I’m working on a packet reshaping project in Linux using the BeagleBone Black. Basically, packets are received on one VLAN, modified, and then are sent out on a different VLAN. This process is bidirectional - the VLANs are not designated as being input-only or output-only. It’s similar to a network bridge, but packets are altered (sometimes fairly significantly) in-transit.
I’ve tried two different methods for accomplishing this:
- Creating a user space application that opens raw sockets on both interfaces. All packet processing (including bridging) is handled in the application.
- Setting up a software bridge (using the kernel bridge module) and adding a kernel module that installs a netfilter hook in post routing (NF_BR_POST_ROUTING). All packet processing is handled in the kernel.
The second option appears to be around 4 times faster than the first option. I’d like to understand more about why this is.
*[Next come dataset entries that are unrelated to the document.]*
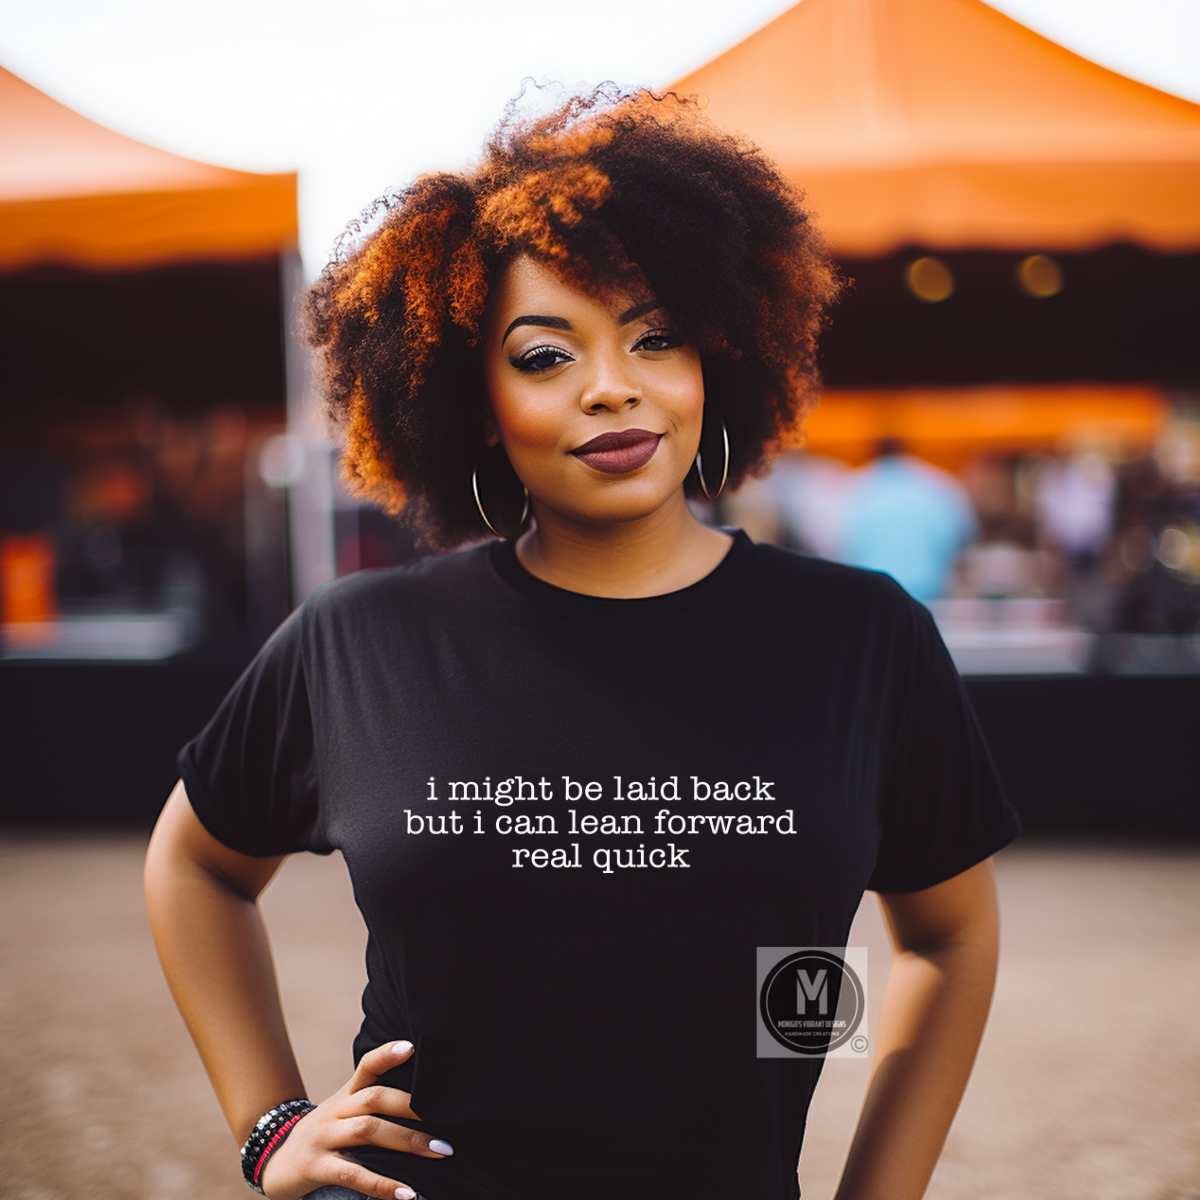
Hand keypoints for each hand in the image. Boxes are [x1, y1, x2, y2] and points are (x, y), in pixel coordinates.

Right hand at [258, 1040, 451, 1199]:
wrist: (271, 1162)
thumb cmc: (323, 1137)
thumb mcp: (342, 1114)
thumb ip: (373, 1109)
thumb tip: (426, 1111)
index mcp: (345, 1095)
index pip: (366, 1066)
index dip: (387, 1054)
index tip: (412, 1046)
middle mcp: (335, 1111)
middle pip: (375, 1098)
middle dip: (413, 1107)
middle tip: (450, 1120)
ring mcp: (323, 1138)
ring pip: (368, 1131)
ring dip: (408, 1141)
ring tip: (440, 1151)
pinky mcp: (315, 1167)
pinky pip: (353, 1174)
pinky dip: (383, 1184)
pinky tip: (407, 1193)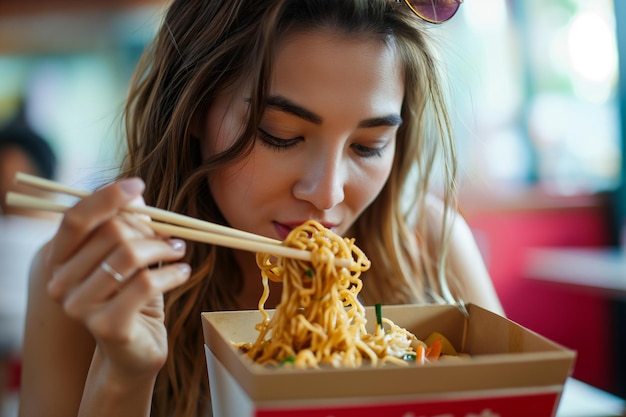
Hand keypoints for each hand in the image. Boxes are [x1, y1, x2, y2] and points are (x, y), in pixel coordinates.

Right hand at [45, 178, 190, 378]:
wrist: (133, 353)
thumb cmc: (131, 299)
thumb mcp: (130, 258)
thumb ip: (128, 227)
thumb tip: (136, 192)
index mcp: (60, 261)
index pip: (76, 218)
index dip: (107, 197)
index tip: (137, 184)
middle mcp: (60, 283)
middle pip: (111, 233)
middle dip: (150, 230)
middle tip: (171, 237)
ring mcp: (79, 306)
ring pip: (130, 255)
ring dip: (163, 248)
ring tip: (179, 252)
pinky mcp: (107, 325)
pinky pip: (146, 283)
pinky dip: (172, 272)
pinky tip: (183, 272)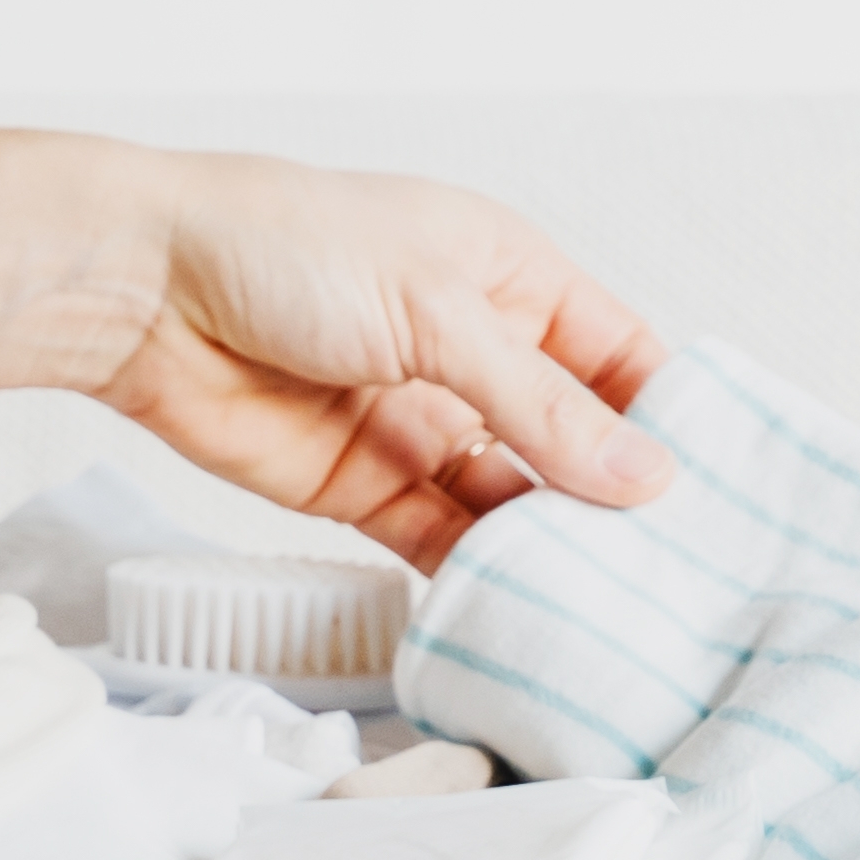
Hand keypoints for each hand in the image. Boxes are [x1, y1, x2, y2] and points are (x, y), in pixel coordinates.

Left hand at [94, 152, 671, 569]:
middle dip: (612, 498)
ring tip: (608, 605)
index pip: (616, 355)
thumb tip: (641, 474)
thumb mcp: (437, 311)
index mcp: (508, 277)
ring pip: (506, 498)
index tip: (714, 489)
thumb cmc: (285, 250)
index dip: (663, 416)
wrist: (145, 292)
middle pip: (567, 438)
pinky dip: (474, 573)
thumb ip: (537, 403)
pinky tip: (520, 609)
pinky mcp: (359, 484)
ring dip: (547, 545)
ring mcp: (417, 421)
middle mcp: (471, 352)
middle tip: (676, 570)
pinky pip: (435, 537)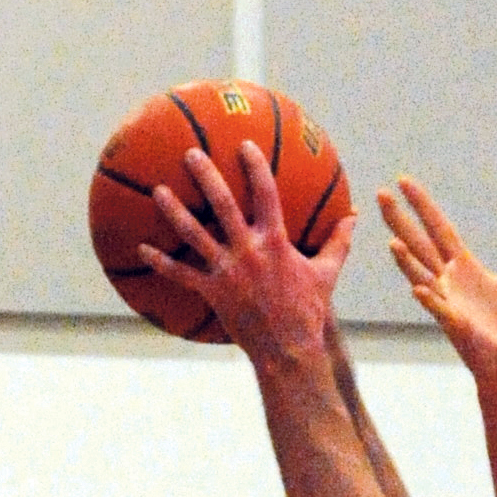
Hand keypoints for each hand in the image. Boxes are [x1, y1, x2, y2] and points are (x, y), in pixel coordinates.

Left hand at [138, 142, 355, 373]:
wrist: (290, 351)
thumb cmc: (309, 312)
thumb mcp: (327, 274)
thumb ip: (338, 242)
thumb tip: (354, 217)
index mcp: (276, 241)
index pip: (265, 192)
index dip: (254, 165)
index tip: (244, 145)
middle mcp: (248, 250)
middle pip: (222, 203)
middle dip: (206, 175)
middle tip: (191, 153)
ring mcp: (228, 272)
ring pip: (195, 234)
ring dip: (174, 211)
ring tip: (158, 191)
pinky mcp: (214, 294)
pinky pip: (182, 275)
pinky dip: (161, 263)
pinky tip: (142, 249)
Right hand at [378, 177, 496, 395]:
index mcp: (465, 269)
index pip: (438, 229)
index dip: (422, 205)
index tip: (403, 181)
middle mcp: (451, 283)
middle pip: (420, 245)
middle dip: (400, 221)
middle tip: (379, 194)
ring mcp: (451, 305)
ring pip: (422, 276)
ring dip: (407, 262)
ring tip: (392, 241)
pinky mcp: (459, 327)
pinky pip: (441, 311)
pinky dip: (430, 299)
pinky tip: (418, 287)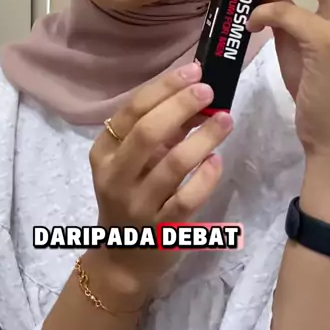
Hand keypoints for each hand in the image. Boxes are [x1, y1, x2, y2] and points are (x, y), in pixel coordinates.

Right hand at [87, 63, 231, 302]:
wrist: (123, 259)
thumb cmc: (130, 196)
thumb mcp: (130, 162)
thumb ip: (157, 131)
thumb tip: (196, 95)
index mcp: (104, 152)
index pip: (131, 111)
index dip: (164, 87)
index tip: (193, 71)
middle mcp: (116, 177)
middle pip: (148, 132)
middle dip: (181, 106)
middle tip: (209, 90)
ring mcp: (137, 205)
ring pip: (172, 165)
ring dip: (202, 138)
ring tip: (225, 120)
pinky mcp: (162, 230)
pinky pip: (186, 200)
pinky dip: (204, 178)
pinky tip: (217, 160)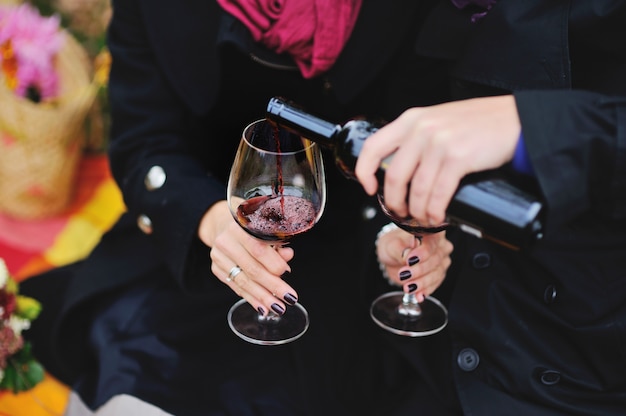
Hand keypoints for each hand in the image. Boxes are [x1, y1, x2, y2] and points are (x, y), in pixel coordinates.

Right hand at [199, 200, 296, 315]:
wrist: (225, 226)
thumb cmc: (252, 229)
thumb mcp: (266, 231)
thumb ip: (278, 244)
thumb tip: (288, 256)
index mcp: (240, 225)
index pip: (258, 248)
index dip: (274, 263)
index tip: (287, 272)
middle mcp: (226, 240)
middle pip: (252, 268)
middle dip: (273, 286)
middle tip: (289, 298)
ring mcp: (218, 255)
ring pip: (243, 281)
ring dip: (263, 297)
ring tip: (278, 307)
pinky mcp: (216, 268)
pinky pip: (236, 286)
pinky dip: (251, 298)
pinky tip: (263, 307)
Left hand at [355, 95, 520, 225]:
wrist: (515, 119)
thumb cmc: (477, 124)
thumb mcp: (438, 121)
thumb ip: (417, 137)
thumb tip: (398, 169)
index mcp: (411, 120)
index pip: (373, 147)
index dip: (364, 172)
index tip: (370, 190)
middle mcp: (421, 129)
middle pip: (394, 176)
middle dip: (395, 202)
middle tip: (401, 213)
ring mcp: (439, 143)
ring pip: (416, 190)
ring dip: (417, 211)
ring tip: (424, 218)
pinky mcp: (458, 158)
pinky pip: (437, 194)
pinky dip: (434, 211)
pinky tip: (437, 216)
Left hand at [376, 226, 452, 300]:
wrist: (392, 257)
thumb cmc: (393, 245)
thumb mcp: (391, 245)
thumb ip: (400, 249)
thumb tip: (408, 254)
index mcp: (430, 230)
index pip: (432, 240)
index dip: (423, 251)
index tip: (410, 260)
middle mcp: (440, 244)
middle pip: (435, 258)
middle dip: (419, 269)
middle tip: (404, 274)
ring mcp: (441, 259)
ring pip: (437, 272)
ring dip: (422, 282)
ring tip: (408, 287)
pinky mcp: (439, 273)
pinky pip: (436, 283)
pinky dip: (426, 290)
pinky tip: (418, 295)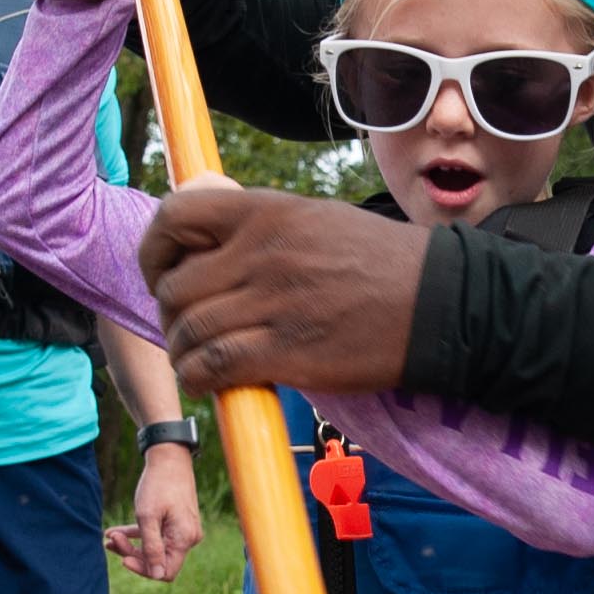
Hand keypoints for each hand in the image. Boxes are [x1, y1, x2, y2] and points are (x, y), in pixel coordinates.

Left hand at [107, 444, 206, 581]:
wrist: (169, 457)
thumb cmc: (158, 485)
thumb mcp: (148, 517)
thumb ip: (151, 548)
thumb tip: (156, 575)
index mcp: (184, 539)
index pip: (164, 571)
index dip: (143, 569)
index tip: (123, 559)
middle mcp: (187, 538)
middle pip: (158, 559)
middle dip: (132, 553)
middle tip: (112, 539)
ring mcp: (182, 530)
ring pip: (154, 547)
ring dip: (131, 544)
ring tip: (110, 536)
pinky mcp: (176, 522)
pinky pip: (157, 535)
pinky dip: (137, 534)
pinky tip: (117, 531)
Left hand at [139, 177, 427, 397]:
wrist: (438, 305)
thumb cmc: (381, 263)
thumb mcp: (316, 217)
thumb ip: (260, 225)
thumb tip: (206, 240)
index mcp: (267, 212)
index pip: (175, 216)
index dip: (155, 250)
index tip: (164, 273)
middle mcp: (262, 254)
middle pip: (174, 286)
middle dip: (170, 313)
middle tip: (188, 327)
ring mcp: (272, 304)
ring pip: (188, 331)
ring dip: (184, 352)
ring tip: (200, 359)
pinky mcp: (285, 353)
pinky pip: (212, 367)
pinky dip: (200, 378)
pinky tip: (212, 381)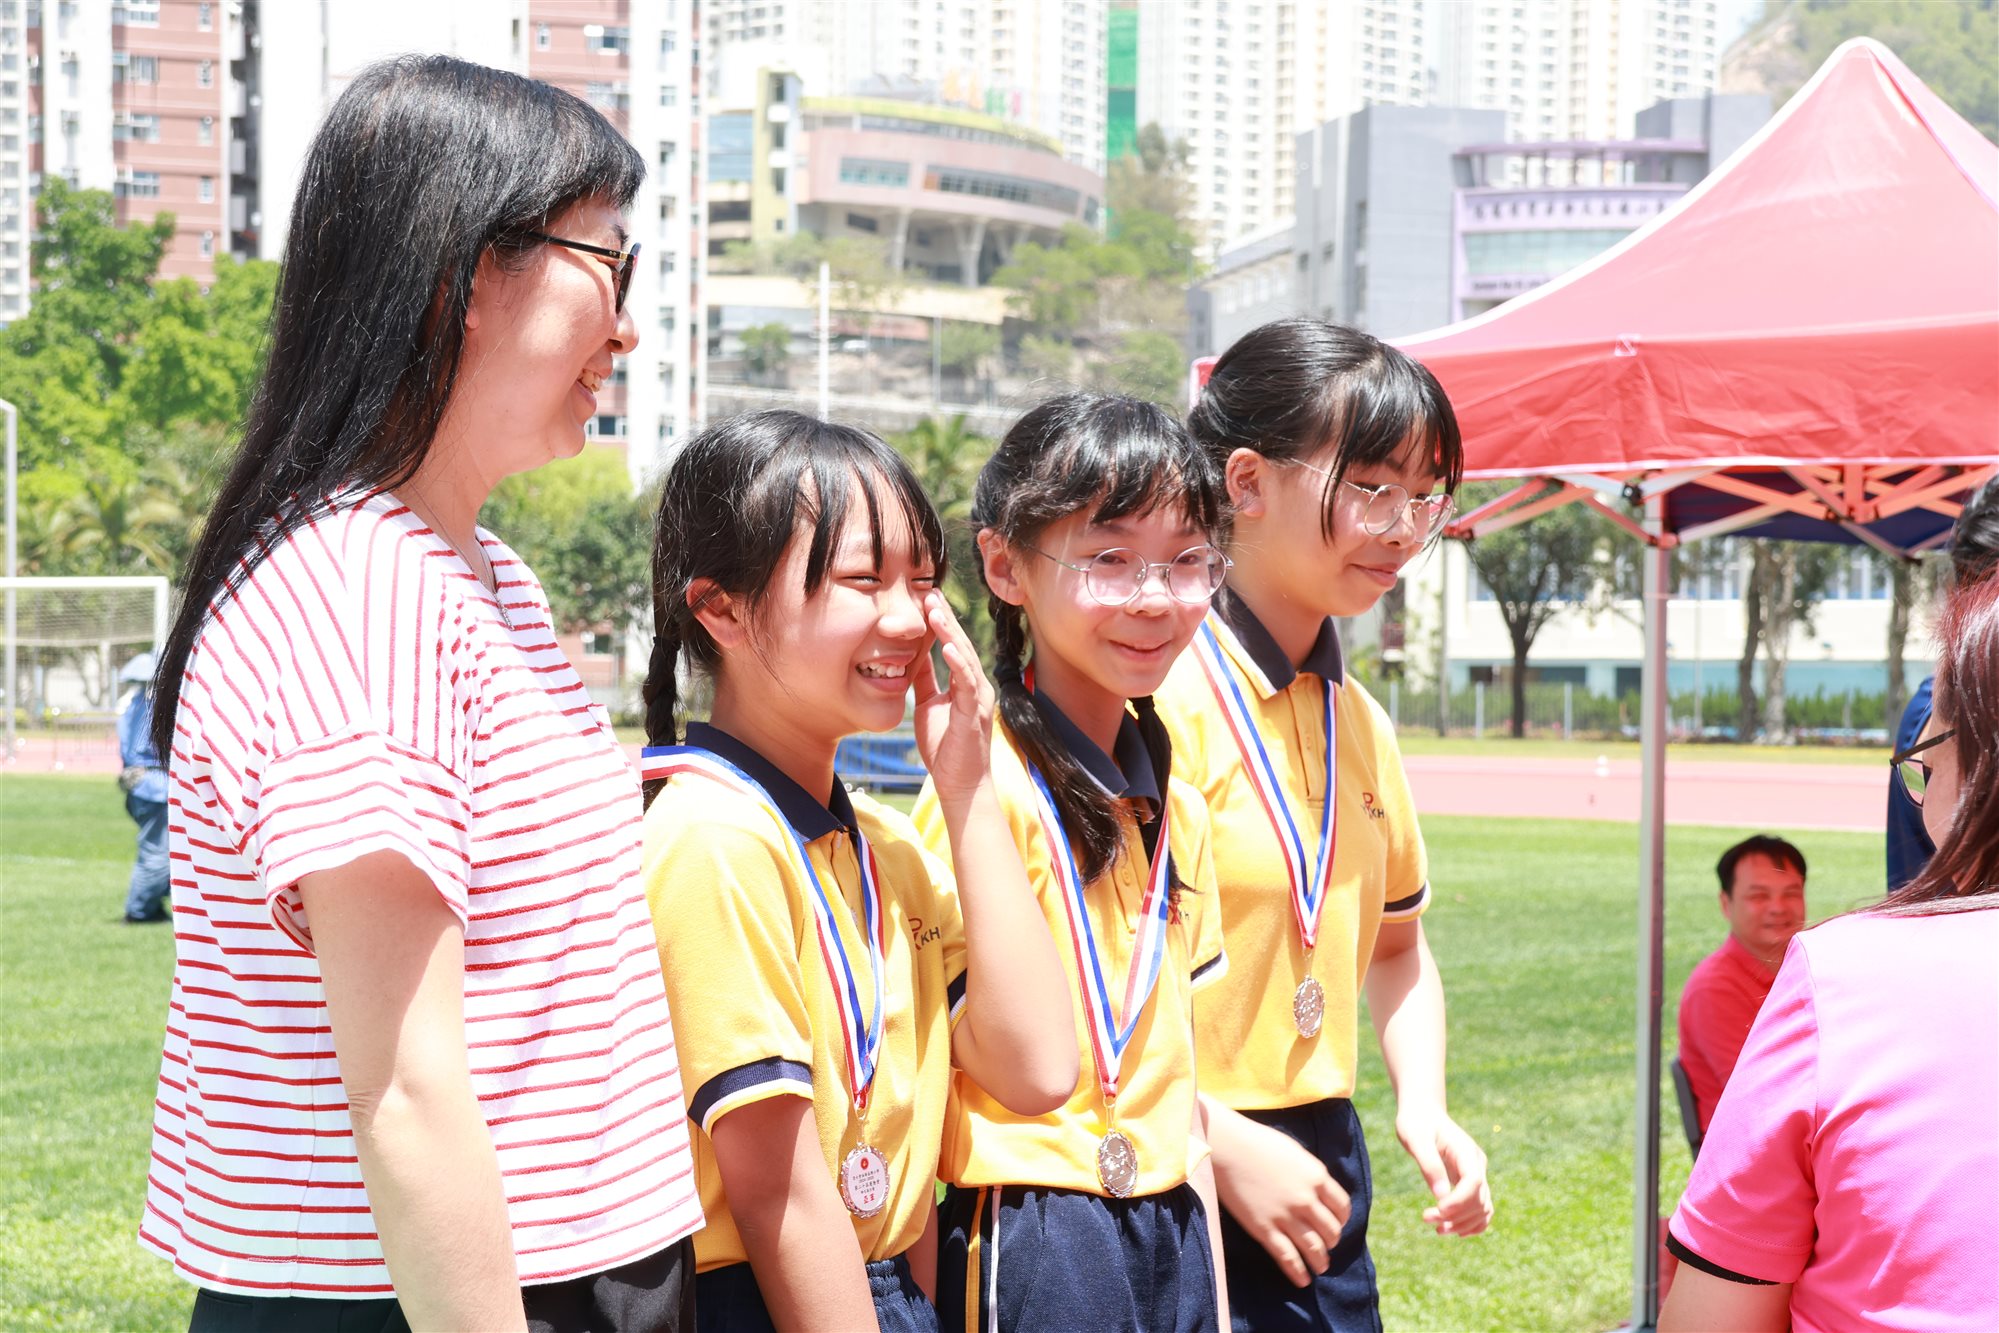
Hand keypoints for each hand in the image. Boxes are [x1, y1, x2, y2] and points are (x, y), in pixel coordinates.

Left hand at [909, 592, 994, 803]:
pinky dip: (959, 663)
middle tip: (930, 592)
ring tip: (936, 611)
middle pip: (961, 644)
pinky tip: (948, 646)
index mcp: (965, 684)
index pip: (954, 644)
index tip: (927, 597)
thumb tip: (912, 655)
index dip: (941, 621)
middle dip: (945, 618)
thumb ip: (926, 680)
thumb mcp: (928, 705)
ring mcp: (978, 699)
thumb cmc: (945, 748)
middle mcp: (976, 686)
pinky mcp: (974, 714)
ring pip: (965, 658)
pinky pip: (967, 684)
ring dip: (951, 633)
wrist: (960, 785)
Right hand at [1213, 1115, 1351, 1288]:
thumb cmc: (1258, 1143)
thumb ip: (1310, 1173)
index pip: (1342, 1207)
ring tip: (1321, 1266)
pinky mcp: (1265, 1229)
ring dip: (1320, 1261)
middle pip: (1331, 1230)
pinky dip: (1299, 1272)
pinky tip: (1303, 1280)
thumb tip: (1318, 1189)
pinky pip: (1288, 1257)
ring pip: (1314, 1247)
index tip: (1336, 1224)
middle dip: (1331, 1241)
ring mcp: (1286, 1216)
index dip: (1341, 1219)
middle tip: (1327, 1246)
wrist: (1227, 1147)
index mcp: (1316, 1177)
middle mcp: (1306, 1199)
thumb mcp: (1295, 1153)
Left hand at [1395, 1107, 1491, 1236]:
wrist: (1423, 1113)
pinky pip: (1480, 1208)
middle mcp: (1476, 1164)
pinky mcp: (1469, 1182)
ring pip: (1483, 1208)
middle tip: (1427, 1218)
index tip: (1437, 1209)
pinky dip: (1471, 1223)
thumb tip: (1441, 1195)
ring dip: (1463, 1223)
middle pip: (1479, 1199)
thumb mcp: (1415, 1139)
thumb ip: (1429, 1165)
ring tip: (1437, 1229)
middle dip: (1456, 1216)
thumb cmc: (1416, 1123)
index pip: (1473, 1182)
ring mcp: (1476, 1174)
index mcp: (1466, 1151)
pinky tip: (1452, 1230)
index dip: (1458, 1201)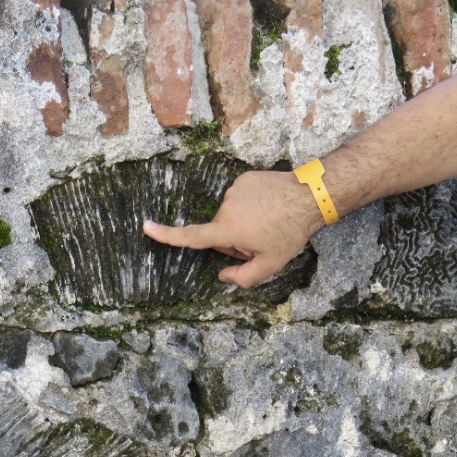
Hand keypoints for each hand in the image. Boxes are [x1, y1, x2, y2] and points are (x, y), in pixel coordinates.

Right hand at [143, 170, 324, 287]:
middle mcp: (226, 207)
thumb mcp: (270, 265)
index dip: (166, 235)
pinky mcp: (244, 178)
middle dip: (234, 238)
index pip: (191, 236)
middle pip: (219, 230)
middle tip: (260, 239)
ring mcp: (234, 190)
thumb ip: (243, 278)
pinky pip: (240, 198)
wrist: (309, 196)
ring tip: (268, 221)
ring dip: (244, 221)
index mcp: (227, 230)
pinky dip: (251, 205)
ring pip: (230, 214)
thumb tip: (222, 276)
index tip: (146, 227)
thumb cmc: (289, 232)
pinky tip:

I’ve tried brainstorming a bit and wondered if there is a substantial performance hit in rapidly switching between kernel and user space, or maybe something about the socket interface is inherently slow?
I think the user application is fairly optimized (for example, I’m using PACKET_MMAP), but it’s possible that it could be optimized further. I ran perf on the application and noticed that it was spending a good deal of time (35%) in v7_flush_kern_dcache_area, so perhaps this is a likely candidate. If there are any other suggestions on common ways to optimize packet processing I can give them a try.